As we regain our respect for producers (and lose respect for “consumers”) the nation’s system of values may change. Our economy may evolve from “consumer-based” to “producer-based”. Even our political system may shift from “entitlement-based” to a system based on equal rights—and equal responsibilities. People might have to work to receive welfare. Subsidies might disappear.
Credit cards might die, but “Tis an ill wind that blows no good,” hmm?
• Banks make their money by lending. As it becomes increasingly difficult for banks to collect debts, banks will not only suffer losses in revenue, they’ll lend less. Result? The stream of credit available to the public and the fees and interest that would otherwise accrue to the banks will shrink.
1) Whatever stimulus (QE3) the Federal Reserve wants to provide to the public will be at least partially offset by diminished access to credit card debt;
2) Banks will make less money in the future and therefore be increasingly prone to fail;
3) As banks restrict access to credit, the economy will tend to slow, recession will be prolonged, depression will become more likely.

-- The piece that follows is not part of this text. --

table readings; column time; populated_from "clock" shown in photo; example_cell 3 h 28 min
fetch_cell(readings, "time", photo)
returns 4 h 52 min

America’s decreasing access to credit will not, by itself, cause an economic collapse.
But diminished credit is another “leaf in the breeze” that shows which way the economy is heading. We’re losing confidence in our economy and in our individual ability to make good on our debts. In addition to virtually all the other “leaves” that we can see “blowing in the wind,” it’s hard to avoid the conclusion that our economic “wind” is blowing from prosperity and towards depression.